Keselowski had been holding out trust in a late alert to set up a short run to the completion, which is the way both the Truck Series and Xfinity Series titles were chosen the past two evenings.

“I would have loved to have raced it out,” Keselowski said. “We just didn’t get any yellows.”

The race had only four all out alerts, three of them planned breaks. It made Elliott’s crowning ritual look simple.

The race finished NASCAR’s excited 38-race plan that was updated on account of the pandemic. The season was suspended five days after NASCAR dashed at Phoenix in March, a race won by Logano, and the motors lingered for 10 weeks. Be that as it may, confronting devastating monetary misfortunes to the groups and the business, NASCAR was one of the primary games to continue rivalry.
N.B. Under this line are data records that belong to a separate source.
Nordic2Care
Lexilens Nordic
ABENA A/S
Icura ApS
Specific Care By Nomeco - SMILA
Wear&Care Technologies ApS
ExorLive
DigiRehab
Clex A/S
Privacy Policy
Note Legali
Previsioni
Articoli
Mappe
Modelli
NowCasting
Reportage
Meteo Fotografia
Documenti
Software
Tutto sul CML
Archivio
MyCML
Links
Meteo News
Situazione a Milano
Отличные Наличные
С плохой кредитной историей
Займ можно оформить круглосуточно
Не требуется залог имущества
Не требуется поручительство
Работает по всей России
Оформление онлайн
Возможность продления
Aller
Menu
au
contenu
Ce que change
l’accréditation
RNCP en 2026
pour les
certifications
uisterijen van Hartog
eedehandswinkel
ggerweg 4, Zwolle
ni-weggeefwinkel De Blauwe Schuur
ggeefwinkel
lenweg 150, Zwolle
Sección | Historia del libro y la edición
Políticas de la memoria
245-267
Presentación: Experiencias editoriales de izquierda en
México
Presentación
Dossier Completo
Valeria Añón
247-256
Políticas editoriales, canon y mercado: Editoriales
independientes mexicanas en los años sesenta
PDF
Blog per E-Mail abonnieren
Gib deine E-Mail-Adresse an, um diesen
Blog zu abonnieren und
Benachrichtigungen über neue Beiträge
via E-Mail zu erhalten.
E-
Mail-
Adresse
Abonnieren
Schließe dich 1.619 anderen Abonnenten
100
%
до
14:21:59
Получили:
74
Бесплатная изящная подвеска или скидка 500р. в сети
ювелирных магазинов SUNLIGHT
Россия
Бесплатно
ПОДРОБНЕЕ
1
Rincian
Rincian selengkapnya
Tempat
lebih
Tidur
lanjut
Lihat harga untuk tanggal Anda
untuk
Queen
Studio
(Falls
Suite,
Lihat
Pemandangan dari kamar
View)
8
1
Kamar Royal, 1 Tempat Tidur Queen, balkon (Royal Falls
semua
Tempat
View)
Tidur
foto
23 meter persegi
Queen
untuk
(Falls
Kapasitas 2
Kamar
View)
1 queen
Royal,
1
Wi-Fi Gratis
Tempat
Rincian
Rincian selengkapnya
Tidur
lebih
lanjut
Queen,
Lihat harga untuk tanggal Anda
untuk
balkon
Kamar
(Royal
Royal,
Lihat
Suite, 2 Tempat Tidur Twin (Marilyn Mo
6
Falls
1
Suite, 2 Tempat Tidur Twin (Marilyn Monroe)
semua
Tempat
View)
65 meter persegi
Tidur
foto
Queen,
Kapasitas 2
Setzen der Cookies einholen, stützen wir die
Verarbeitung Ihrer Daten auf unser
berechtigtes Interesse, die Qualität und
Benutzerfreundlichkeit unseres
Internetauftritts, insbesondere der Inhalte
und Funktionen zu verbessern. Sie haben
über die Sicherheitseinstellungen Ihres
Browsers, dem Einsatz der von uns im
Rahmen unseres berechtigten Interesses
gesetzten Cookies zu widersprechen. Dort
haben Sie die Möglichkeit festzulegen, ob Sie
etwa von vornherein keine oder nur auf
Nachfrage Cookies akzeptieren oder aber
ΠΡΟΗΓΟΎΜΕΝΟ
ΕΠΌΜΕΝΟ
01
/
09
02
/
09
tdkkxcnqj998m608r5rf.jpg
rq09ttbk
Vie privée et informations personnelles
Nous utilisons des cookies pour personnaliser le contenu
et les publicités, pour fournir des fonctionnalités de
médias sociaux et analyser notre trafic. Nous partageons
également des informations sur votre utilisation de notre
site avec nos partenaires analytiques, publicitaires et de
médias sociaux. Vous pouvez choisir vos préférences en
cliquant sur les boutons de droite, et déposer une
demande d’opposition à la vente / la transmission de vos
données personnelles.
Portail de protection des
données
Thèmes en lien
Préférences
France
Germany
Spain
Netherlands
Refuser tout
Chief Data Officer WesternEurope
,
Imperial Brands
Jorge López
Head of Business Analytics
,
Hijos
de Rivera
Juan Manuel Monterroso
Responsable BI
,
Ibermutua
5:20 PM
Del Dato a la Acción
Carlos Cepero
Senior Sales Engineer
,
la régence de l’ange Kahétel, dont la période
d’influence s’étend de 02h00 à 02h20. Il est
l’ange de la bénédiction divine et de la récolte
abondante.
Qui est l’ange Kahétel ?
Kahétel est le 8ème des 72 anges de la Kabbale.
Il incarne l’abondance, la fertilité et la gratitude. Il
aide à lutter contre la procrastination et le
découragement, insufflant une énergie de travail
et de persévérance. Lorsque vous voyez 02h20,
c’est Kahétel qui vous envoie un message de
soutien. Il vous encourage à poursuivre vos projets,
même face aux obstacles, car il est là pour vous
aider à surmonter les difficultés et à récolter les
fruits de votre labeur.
NASCAR went dashing again May 17 and utilized doubleheaders, midweek races and a monstrous planning mix to finish the season for each of the three of its public arrangement.

For the finale, the first at NASCAR’s claimed and renovated Phoenix Raceway, NASCAR relaxed its “bubble” and permitted families and visitors unexpectedly since, well, the last time they hustled at Phoenix. The post-race festivity was the first run through Johnson had seen Rick Hendrick, his supervisor of 20 years, since March.

“If you can get through a year like this and you’re NASCAR, certainly it bodes well,” Keselowski said. “I thought it was really amazing what the sport was able to achieve, that we were able to get all the races in. To be here today and have a great race for a championship, I think that’s really impressive.”